High performance asynchronous design flow using a novel static performance analysis method

Abstract

Asynchronous logic is an important topic due to its interesting features of high performance, low noise and robustness to parameters variations. However, its performance evaluation and optimization are relatively challenging processes due to the dependencies between concurrent events. This paper introduces a framework mainly in the context of performance driven synthesis of asynchronous circuits including systems with choice using buffer insertion technique. In the proposed framework, a high-level description of the system is received in Verilog format powered by some special macros, and then the corresponding specification will be decomposed into smaller circuits which is possible to be directly mapped into predefined circuit templates. The proposed flow has the advantage of exploiting a new performance metric and presents an efficient methodology for static estimation of average performance of asynchronous circuits with choices at the template level. The selected performance model is a probabilistic timed Petri-Net that includes probabilistic choice places to capture the conditional behavior of the system.
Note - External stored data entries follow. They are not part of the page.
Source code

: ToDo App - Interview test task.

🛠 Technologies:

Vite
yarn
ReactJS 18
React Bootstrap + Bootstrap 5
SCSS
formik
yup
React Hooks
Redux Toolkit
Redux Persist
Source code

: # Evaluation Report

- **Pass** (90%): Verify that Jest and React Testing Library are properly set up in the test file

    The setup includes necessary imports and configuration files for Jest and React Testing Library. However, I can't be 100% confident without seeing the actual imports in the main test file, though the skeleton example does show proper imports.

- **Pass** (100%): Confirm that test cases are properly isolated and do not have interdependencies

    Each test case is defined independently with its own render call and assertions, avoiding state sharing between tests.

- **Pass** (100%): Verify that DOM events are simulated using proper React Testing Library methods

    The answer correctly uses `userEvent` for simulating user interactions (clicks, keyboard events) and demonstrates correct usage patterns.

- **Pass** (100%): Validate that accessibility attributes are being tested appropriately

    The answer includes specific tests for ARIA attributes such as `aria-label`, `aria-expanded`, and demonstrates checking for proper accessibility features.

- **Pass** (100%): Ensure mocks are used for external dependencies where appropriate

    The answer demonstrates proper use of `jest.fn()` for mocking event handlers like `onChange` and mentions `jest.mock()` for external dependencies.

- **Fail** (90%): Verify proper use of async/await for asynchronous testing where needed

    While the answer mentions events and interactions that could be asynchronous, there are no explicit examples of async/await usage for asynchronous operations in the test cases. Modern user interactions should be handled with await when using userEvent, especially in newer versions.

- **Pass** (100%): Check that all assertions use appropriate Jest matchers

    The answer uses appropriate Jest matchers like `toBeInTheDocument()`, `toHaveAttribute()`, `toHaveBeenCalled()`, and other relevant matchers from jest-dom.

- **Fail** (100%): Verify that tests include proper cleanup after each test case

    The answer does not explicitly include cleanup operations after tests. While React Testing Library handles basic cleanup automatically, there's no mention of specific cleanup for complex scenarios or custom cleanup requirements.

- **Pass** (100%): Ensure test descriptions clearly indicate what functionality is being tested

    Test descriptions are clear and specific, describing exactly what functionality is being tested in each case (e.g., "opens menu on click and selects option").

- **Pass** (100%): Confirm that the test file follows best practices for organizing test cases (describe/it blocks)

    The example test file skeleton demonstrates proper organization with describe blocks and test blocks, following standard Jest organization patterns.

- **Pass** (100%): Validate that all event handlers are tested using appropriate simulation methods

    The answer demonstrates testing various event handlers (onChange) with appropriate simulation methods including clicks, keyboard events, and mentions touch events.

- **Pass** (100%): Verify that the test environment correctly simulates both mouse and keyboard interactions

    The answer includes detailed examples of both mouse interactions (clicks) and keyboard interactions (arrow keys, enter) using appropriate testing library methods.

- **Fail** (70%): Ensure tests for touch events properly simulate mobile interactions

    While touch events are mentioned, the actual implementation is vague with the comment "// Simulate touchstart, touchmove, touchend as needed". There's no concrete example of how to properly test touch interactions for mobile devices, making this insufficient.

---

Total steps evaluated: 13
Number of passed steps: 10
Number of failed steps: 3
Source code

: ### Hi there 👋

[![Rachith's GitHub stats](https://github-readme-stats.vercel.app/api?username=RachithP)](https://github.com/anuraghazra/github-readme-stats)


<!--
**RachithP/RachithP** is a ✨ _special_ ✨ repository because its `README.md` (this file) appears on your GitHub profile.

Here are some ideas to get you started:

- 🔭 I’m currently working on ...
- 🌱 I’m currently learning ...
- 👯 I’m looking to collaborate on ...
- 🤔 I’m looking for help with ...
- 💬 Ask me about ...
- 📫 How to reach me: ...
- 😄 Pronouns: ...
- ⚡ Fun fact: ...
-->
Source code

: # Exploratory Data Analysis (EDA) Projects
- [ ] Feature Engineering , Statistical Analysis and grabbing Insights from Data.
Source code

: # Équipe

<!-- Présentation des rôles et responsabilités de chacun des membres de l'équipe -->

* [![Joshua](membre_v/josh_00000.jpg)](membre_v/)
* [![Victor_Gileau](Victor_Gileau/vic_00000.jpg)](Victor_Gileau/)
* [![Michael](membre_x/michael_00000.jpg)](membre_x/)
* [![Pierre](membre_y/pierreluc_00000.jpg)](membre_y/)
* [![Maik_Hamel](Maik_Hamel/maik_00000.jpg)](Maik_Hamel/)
Since there are no any data handling during the proposed static analyzing leads to very fast performance estimation with enough precise results. The buffer insertion technique is properly encoded in a quantum genetic algorithm and then is exploited after decomposition step during the synthesis flow. This algorithm addresses the problem of identifying the number and location of inserted buffers needed in an asynchronous circuit with choice to satisfy a given average case performance constraint, thereby implicitly minimizes the area for a given average case performance. Experimental results on a set of real systems indicate that our proposed technique can achieve a 34% performance enhancement in average by forcing a 19% area penalty.